Birdman666
Well-known member
- Sep 18, 2013
- 9,904
- 264
- Parrots
- Presently have six Greenwing Macaw (17 yo), Red Fronted Macaw (12 yo), Red Lored Amazon (17 y.o.), Lilac Crowned Amazon (about 43 y.o.) and a Congo African Grey (11 y.o.)
Panama Amazon (1 Y.O.)
No glasses or sunglasses on my end, so there won't be any opportunities with me, but I will certainly keep that in mind for socializing. He won't be too close to any faces for quite a while.
WRONG! [Buzzer goes off]
Okay, first order of business after basic step up is BITE PRESSURE TRAINING...
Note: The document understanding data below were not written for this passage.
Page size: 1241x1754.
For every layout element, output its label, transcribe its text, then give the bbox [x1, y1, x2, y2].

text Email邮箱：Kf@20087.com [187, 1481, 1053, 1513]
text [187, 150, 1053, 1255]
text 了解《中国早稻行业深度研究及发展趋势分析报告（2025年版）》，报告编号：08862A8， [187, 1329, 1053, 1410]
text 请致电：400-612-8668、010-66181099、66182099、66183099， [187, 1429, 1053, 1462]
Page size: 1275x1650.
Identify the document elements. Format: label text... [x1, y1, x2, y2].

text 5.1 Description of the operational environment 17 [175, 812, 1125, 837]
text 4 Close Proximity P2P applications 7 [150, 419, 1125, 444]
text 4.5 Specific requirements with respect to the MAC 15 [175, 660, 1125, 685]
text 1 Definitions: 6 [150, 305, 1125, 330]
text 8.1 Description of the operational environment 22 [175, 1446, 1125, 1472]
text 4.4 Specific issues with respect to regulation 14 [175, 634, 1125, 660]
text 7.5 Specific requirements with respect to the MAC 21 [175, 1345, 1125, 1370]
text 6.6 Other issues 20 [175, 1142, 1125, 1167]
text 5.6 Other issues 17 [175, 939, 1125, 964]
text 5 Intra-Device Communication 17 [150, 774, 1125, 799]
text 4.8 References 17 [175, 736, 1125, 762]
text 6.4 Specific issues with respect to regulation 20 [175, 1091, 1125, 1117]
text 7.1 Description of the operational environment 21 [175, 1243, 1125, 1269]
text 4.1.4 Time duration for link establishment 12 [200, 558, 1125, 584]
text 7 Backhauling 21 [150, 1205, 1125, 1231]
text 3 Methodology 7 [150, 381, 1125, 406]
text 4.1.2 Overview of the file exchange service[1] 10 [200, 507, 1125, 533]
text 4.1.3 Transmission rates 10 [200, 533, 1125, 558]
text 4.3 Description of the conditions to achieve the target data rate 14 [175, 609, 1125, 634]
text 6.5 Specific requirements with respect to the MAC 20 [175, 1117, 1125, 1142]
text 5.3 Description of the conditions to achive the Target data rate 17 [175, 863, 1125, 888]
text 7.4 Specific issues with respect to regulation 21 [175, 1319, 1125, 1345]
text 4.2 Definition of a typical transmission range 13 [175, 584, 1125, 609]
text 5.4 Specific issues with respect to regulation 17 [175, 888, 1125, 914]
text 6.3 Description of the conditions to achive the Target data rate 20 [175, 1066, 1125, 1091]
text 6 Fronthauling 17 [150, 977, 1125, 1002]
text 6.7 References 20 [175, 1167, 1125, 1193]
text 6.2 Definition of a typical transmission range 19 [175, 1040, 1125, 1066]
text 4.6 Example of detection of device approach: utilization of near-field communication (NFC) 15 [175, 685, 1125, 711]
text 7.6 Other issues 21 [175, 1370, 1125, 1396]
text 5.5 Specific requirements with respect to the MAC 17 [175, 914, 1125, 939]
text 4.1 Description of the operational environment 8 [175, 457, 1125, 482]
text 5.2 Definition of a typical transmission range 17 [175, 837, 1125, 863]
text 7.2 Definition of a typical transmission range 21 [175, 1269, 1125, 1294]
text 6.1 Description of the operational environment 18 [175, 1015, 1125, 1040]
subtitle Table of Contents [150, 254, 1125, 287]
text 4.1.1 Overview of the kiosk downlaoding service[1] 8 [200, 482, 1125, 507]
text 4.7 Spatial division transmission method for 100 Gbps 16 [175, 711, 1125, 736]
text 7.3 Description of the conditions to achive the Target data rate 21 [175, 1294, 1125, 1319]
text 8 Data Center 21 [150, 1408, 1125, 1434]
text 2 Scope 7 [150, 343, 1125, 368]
Then, you do LOTS OF FACE TO BEAK with emphasis on NO BITING, NO BITE PRESSURE...
If you wait, you have to do that when he has his FULL bite pressure. That makes it much more problematic.
I BEAK WRESTLED with my greenwing, NOSE TO BEAK. That teaches them to be gentle around faces. If he gets too rough lower your head to your forehead. There's nothing to latch onto... Give the "too hard" command, and ignore the bird for a few minutes.
Stopping the attention is the most effective way to train a macaw. They're all attention hounds. If they did something wrong, and lost your attention? I'm sorry, I'll do better next time... then the games are resumed and all is forgiven.
Seriously... Trust me on this one! I've trained... ahem... A FEW... macaws in my day. Some of them were pretty dang angry and aggressive when we started... didn't stay that way, though. Wasn't havin' it!
If they're NOT used to being around faces, they tend to lunge bite. Trust me again, THAT'S WORSE!
Sometimes it seems counter intutitive... but it works!
The time to do the basics is when he's a baby. Pattern this bird FROM DAY ONE... AND IT WILL NEVER BE A PROBLEM.